Cultural and religious tourists could be tempted by advertising combined "Holy Land" packages to "Israel and Palestine", he argues.

While tourist numbers were up to 2.8 million last year, tourism remained static over the previous decade.

But Israelis and Palestinians could enjoy a rise to five million within five years if they co-operated in the marketing of joint packages, he believes.

Mr Gonen was one of 350 participants at a conference discussing the "role of economics and business in peacemaking" at Oxford University's Said Business School on Sunday.

Speakers included former Israel ambassador to the US, Itamar Rabinovich, and Karim Nashashibi, economic adviser to the Palestinian Prime Minister and local sponsors of peace-building business ventures such as Lord Stone.

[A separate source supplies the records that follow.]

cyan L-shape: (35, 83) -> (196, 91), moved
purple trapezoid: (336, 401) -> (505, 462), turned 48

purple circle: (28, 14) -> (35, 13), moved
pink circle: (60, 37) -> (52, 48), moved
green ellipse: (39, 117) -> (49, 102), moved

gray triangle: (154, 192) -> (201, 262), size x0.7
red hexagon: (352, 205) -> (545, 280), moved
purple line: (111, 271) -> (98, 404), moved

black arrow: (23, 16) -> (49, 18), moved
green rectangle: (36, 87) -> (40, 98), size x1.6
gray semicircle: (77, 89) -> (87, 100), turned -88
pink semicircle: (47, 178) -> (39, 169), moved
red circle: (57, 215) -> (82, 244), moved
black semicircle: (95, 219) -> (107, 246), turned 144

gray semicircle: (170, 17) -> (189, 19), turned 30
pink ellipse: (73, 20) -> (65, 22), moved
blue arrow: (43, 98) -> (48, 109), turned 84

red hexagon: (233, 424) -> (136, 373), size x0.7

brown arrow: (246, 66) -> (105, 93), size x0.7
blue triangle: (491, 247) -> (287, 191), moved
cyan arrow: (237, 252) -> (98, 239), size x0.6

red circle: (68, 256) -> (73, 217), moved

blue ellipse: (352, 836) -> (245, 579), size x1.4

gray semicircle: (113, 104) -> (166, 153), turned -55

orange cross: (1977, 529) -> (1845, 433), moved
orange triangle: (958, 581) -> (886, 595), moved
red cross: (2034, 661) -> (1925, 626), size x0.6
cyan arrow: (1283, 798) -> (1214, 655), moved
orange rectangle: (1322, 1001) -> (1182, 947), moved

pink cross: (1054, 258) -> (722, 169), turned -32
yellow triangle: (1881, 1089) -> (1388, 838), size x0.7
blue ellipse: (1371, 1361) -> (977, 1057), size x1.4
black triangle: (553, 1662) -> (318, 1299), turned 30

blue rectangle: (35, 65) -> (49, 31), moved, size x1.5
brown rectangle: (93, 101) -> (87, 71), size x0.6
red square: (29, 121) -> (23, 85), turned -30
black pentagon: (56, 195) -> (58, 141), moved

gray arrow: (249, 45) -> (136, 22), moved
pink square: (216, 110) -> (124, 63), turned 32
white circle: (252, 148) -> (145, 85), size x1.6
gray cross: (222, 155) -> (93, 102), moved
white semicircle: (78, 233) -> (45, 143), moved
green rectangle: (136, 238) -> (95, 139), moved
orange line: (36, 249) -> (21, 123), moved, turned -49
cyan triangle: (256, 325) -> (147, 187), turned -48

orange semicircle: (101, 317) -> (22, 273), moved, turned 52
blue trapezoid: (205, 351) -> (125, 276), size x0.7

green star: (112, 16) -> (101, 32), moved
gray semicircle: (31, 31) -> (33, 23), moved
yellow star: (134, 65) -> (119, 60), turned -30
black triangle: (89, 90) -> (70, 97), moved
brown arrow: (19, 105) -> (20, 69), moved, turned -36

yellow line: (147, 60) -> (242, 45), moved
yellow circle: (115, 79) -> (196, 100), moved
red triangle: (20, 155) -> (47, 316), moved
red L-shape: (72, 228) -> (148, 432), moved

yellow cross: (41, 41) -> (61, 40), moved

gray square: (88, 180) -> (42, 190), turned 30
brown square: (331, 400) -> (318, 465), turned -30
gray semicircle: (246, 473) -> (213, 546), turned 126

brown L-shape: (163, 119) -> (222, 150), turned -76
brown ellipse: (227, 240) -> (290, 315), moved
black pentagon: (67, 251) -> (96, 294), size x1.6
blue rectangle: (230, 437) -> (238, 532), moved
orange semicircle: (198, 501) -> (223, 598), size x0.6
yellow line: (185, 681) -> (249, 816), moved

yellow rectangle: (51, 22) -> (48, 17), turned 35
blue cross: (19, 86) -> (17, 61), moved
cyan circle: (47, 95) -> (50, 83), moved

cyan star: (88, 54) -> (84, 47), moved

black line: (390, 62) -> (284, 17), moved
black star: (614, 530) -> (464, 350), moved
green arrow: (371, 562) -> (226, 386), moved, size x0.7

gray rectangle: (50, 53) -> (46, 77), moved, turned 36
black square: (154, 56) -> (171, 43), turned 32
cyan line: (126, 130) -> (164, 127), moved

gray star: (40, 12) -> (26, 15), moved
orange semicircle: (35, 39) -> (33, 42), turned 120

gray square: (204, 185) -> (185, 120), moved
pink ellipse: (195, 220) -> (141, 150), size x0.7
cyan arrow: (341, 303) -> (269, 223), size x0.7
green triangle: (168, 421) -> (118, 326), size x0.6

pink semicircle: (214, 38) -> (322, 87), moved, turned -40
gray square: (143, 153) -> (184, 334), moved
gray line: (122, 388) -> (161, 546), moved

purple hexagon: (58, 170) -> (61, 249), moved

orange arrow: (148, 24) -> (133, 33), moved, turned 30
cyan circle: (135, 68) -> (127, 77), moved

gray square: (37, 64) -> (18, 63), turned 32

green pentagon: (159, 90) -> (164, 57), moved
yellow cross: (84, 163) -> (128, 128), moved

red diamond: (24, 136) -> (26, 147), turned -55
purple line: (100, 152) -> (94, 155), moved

The event, co-ordinated by Anna Sher, a postdoctoral researcher at Oxford, attracted sponsors including the Anglo-Israel Association and Cornerstone Global Associates, a London-based consultancy founded by Ghanem Nusseibeh, scion of an eminent Palestinian Jerusalem family. Mr Nusseibeh said that his company did a lot of work "to create opportunities for collaboration between Israel and its neighbours".

He said: "Israeli and Palestinian business people have a more positive story to tell than is portrayed in the press."

But Hasan al Momani, director of the regional centre on conflict prevention at the University of Jordan, argued that economic initiatives could not replace political progress.

Former IDF spokesman, Nachman Shai, now a Kadima MK, said pithily; "Economy can't bring peace, but lack of peace harms the economy."

The shoppers at one Jerusalem arcade offered a "clear example of the current state between the Israelis and Palestinians. Upper-class Palestinian schoolgirls in uniform, rub shoulders with off-duty IDF soldiers, united in the common goal of finding the perfect pair of Gap jeans.

"Both economies are growing, but without political steps, we are stuck."